I've used it for 5 months already, at the very least. 9/10, considering how new it is.

[–] Kissaki@programming.dev 5 points 6 days ago (1 children)

Do you have a comparison to other tools like Grammarly? Were you sometimes missing suggestions or linting rules?

[–] thatonecoder@lemmy.ca 4 points 6 days ago* (last edited 1 day ago)

Haven't used Grammarly in years; however, I can tell you a couple of cons Harper has, compared to Grammarly:

1: It is English-only, for now, although it has all common English dialects

2: It sometimes gets pronunciations of abbreviations wrong, although this is getting less and less common, since the developers work a lot on it

3: There aren't plugins for it on certain editors (e.g. Notepad++), although it has for Chromium/Firefox, VS Code, among others

4: It does lack many style suggestions, but I shall reiterate that they're working on it

[–] fubarx@lemmy.world 10 points 6 days ago

Thanks! Big fan of local and on-device anything.

[–] artiman@piefed.social 8 points 6 days ago* (last edited 6 days ago) (1 children)

Very nice ill try switching from LanguageTool on EU hosted server to this

[–] Successful_Try543@feddit.org 7 points 6 days ago

FYI: You can also run LanguageTool locally or on your own server.

[–] Kissaki@programming.dev 6 points 6 days ago (1 children)

as an open-source alternative to Grammarly

intentionally avoids including any kind of generative AI in any part of our processing pipeline

Isn't that what Grammarly is all about, though? Be better than traditional spellchecking through LLM?

I assume Harper is entirely Rules based, then? Which inherently means limited to what rules where introduced manually and what the rules cover.

[–] Flagstaff@programming.dev 1 points 2 days ago* (last edited 2 days ago) (1 children)

You may like to read @thatonecoder@lemmy.ca's comment, which basically says that they're working on patching these holes.

[–] Kissaki@programming.dev 1 points 1 day ago (1 children)

That comment doesn't say anything about what I'm asking about here.

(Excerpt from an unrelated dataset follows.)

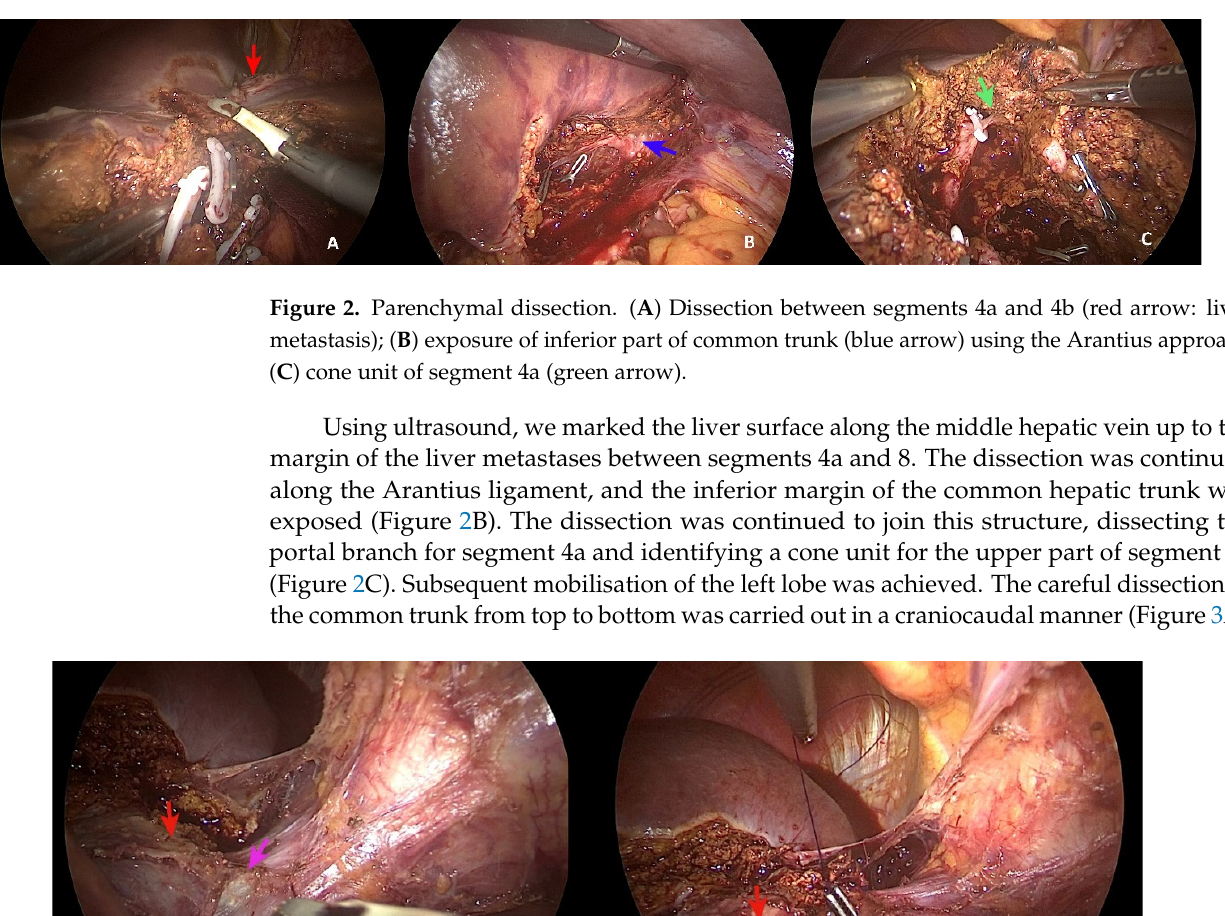
Figure 4. Exposure of the middle hepatic vein. ( A ) Insertion of the linear stapler from the bottom section of the left hepatic vein (blue arrow: left hepatic vein); ( B ) exposure of the middle hepatic vein after section of the left hepatic vein (blue arrow: left hepatic vein; violet arrow: middle hepatic vein; red arrow: liver metastasis).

[–] Flagstaff@programming.dev 1 points 1 day ago

Fine, then: LLMs hallucinate and make mistakes. You can't beat rules in grammar; get detailed enough and everything will work. My point is that they are actively working on refining rules, which is the best any of us could ask for.

[–] BlueKey@fedia.io 6 points 6 days ago (3 children)

How does it compare to Languagetool (which you can also run locally)?

[–] moonpiedumplings@programming.dev 8 points 6 days ago (1 children)

Languagetool's browser extension is no longer open source, which has me concerned. You can still point it at a local server, but yeah.

[–] Flagstaff@programming.dev 1 points 2 days ago

Interesting, TIL, thanks. Guess I'll switch...

[–] Successful_Try543@feddit.org 6 points 6 days ago

LT supports also languages other than English, Harper doesn't.

[–] _hovi_@lemmy.world 4 points 6 days ago

From the readme:

LanguageTool is great, if you have gigabytes of RAM to spare and are willing to download the ~16GB n-gram dataset. Besides the memory requirements, I found LanguageTool too slow: it would take several seconds to lint even a moderate-size document.

Seems interesting, even if it's still early in development. I'll certainly be trying out the language server in my neovim setup anyway.